A False Assumption: Some Types of Cases are “Not Amenable” to Mediation

By: Donald L. Swanson

The U.S. Sixth Circuit “moved to random selection” of cases for mediation because “cases that appeared to be amenable to mediation were not actually more likely to settle than any other case.”

Sixth Circuit Appellate Blog, April 6, 2012.

Any assumptions on what this might be? (Photo by Marilyn Swanson)

A False Assumption

One of the early assumptions about mediation is that some types of civil cases are more amenable to settlement through mediation than others.

This assumption is false.

Falsity is demonstrated by the experience of the U.S. Sixth Circuit Court of Appeal, reflected in the quotation above.

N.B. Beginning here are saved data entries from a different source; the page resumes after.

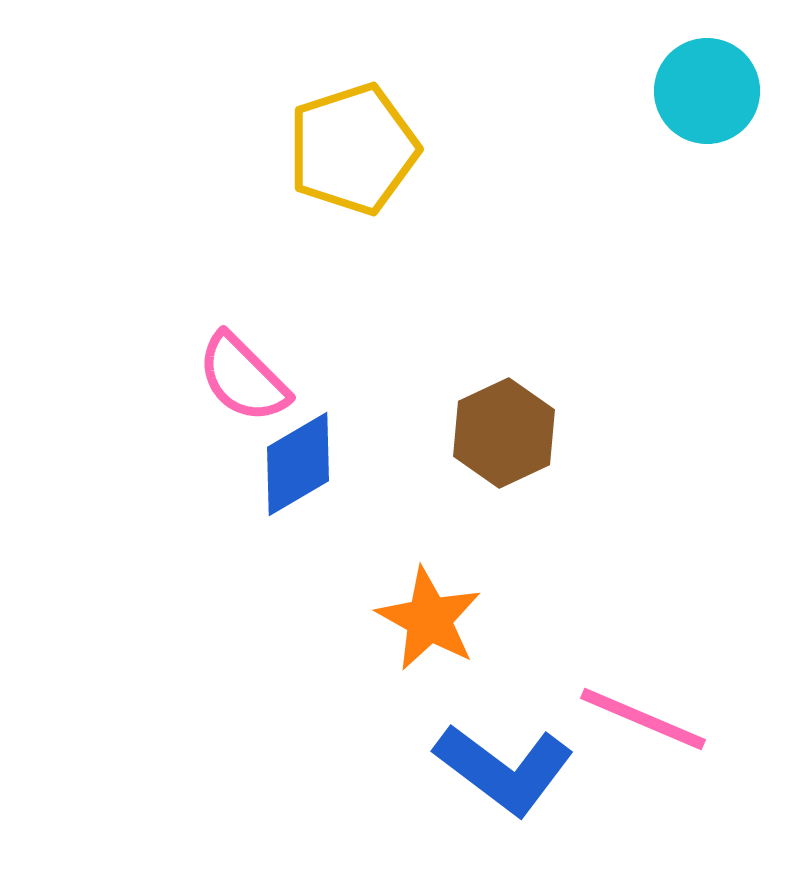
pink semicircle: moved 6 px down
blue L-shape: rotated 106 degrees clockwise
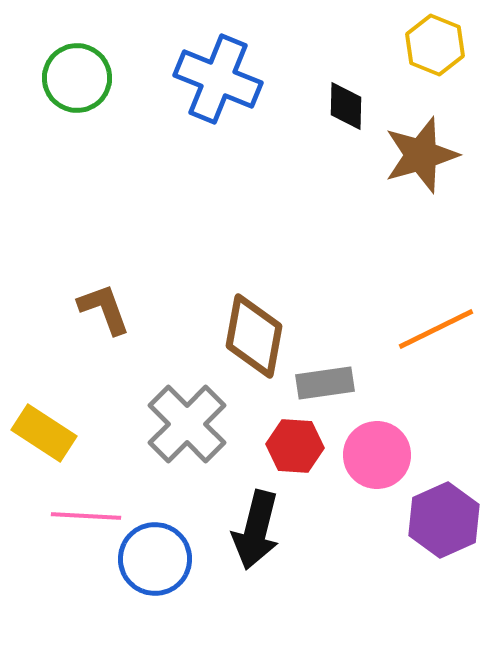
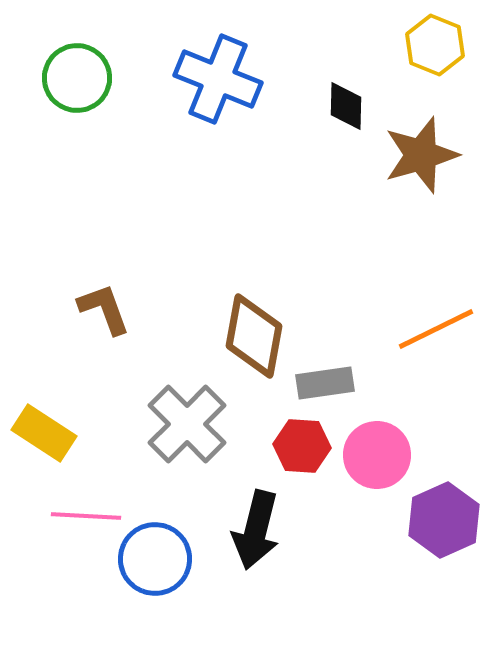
red hexagon: moved 7 px right
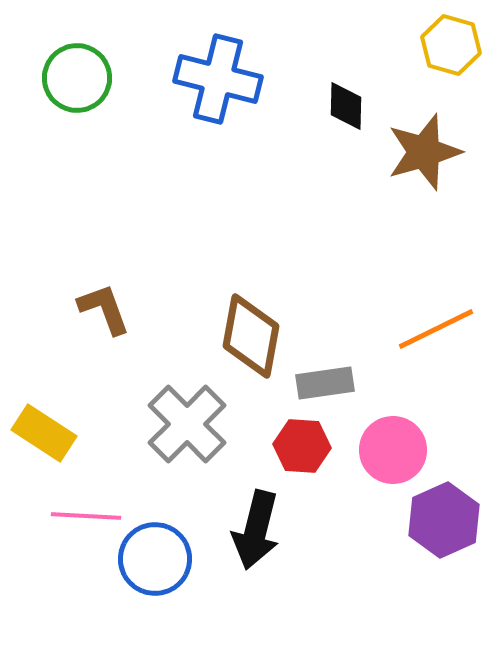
yellow hexagon: moved 16 px right; rotated 6 degrees counterclockwise
blue cross: rotated 8 degrees counterclockwise
brown star: moved 3 px right, 3 px up
brown diamond: moved 3 px left
pink circle: moved 16 px right, 5 px up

Falsity is also demonstrated in a report by Law Professor Suzanne J. Schmitz, published at, A Critique of the Illinois Circuit Rules Concerning Court-Ordered Mediation, 36 Loy. U. Chi. L. J. 783 (2005).

Illinois Rules on Mediation

Illinois adopted a mediation system in which a court, (i) has “authority to order mediation,” and (ii) “retains discretion over which cases to refer” to mediation.

In this system, Judges have broad latitude to determine “on a case-by-case basis” whether to order a case into mediation.

Additionally, the system adopts the false assumption noted above by specifying grounds upon which dispensation from mediation is to be granted.

Studies Debunking the Assumption

Mediation studies provide “no empirical support” for identifying “best” types of cases to mediate. For example:

One study suggests that “personal injury cases were excellent candidates for mediation”;

Another concludes that “contract cases are extremely amenable to mediation”;

Most studies find “no difference in settlement rates between broad case categories”; and

Another study finds that even high levels of “acrimony” do not “argue against the likelihood of settlement through mediation.”

“Indeed,” Prof. Schmitz concludes:

There is “no typical case” in which “mediation has detrimental effects”;

A rule authorizing mediation in all types of civil cases “is sound”; and

Courts “should not automatically exclude categories of cases from mediation.”

Dispensation from Mediation

Mediation rules often allow dispensation from mediation for a variety of reasons. In Illinois, for example, any party to a court-ordered mediation can seek dispensation for these reasons:

(1) the parties previously mediated the matter under court order;
(2) the issue presents a question of law only;
(3) the order violates an administrative order of the court;
(4) the parties state that mediation will not facilitate a reasonable possibility of settlement; or
(5) other good cause shown.

–Flawed Dispensation Rules

Prof. Schmitz concludes that such rules granting dispensation from mediation are “flawed” and “probably unnecessary.” Here’s why:

1. The listed reasons for dispensation “have no basis in the research,” because studies show that “there is no type of case categorically unsuitable for mediation” and that “any rule carving out categories of cases unsuited for mediation” is “over-inclusive”; and

2. The “very creation of a list of reasons for dispensation” invites parties to seek dispensation and is “ill advised.”

Prof. Schmitz further concludes that “the fourth ground” for dispensations in the Illinois rule listed above (i.e., absence of a “reasonable possibility of settlement”) “should be struck.” Studies show that many cases settle through mediation “despite a firm insistence” before mediation “that only a trial could resolve the matter”:

–In one pilot program study, for example, more than one-third of mediating attorneys “doubted the likelihood of settlement” at the outset but reached a mediated settlement anyway.

–Discretion Needed

A court does need discretion to forego mediation in special circumstances. Mediation might not be suitable, for example, when:

There is “a need for public sanctioning of conduct” involving “repetitive violations” of law that “need to be dealt with collectively and uniformly”; or

A party is “not able to negotiate effectively,” even “with assistance of counsel.”

No special rules are needed for such discretion, Prof. Schmitz concludes, because a court can “rely on its inherent authority” to “excuse those cases that need excusing.”


The old assumption that some types of civil cases are less-amenable to mediation than others is false. It needs to be discarded and ignored.